We are an aeronautics/defense company, as such we have a more stringent focus on data security. This is problematic in terms of a graph database, especially since the power of a graph comes from the relationships between data nodes. Of course, each organization is different but based upon our experience we would recommend that security/data restrictions be considered earlier rather than later. Retroactively bolting on security is no fun for anybody.
Data cleansing is a big portion of work in our field. Regardless of what tool/platform, ensuring that the data is good and well suited for your purpose is where a lot of effort is going to be spent (unless you’re in data utopia where you never have badly formatted data, the string “zero” instead of a 0 number, date of birth in address fields). Null handling in relational databases is important but in Graph I would claim that it is mandatory. Otherwise you end up with strange little paths where a bunch of nodes link to a blank/null node. Which of course means a funny little graph.
Graph model design is a crucial step that some newer users overlook. They jump headfirst into building out their graph and generating the solutions they need, today. I will say that this is perfectly acceptable for a single user graph, however once you expand scope to include other users, the design step can’t be skipped (unless you’re a fan of endless rework.
One relatively frequent design issue we’ve seen is how to address instances. The interaction between two nodes in a graph is usually a relationship but sometimes an intersection is formed resulting in an instance (one of the most common ones is Events).

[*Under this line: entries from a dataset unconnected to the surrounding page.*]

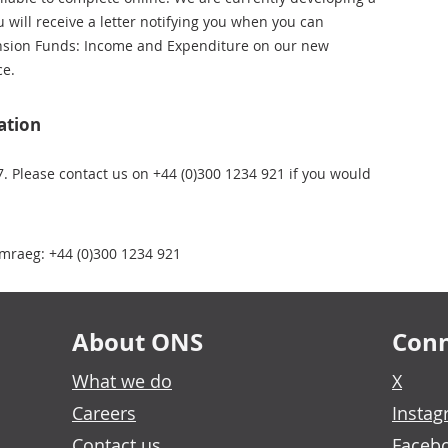
u will receive a letter notifying you when you can
ension Funds: Income and Expenditure on our new
ce.
ation
7. Please contact us on +44 (0)300 1234 921 if you would
mraeg: +44 (0)300 1234 921
About ONS
Conn
What we do
X
Careers
Insta
Contact us
Faceb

-----Graph naming convention falls into the user training bucket but it is a best practice that will generate dividends as your graph expands.
Empowered business users will surprise you with their ability when provided sufficient support. They are out there solving problems and with a little (or a lot!) of IT help, they can accomplish great feats. As IT personnel, we should act as force multipliers and always be seeking to increase our users’ capabilities!
Thank you for listening to our Lockheed Martin Aeronautics presentation today at GraphTour Dallas 2019.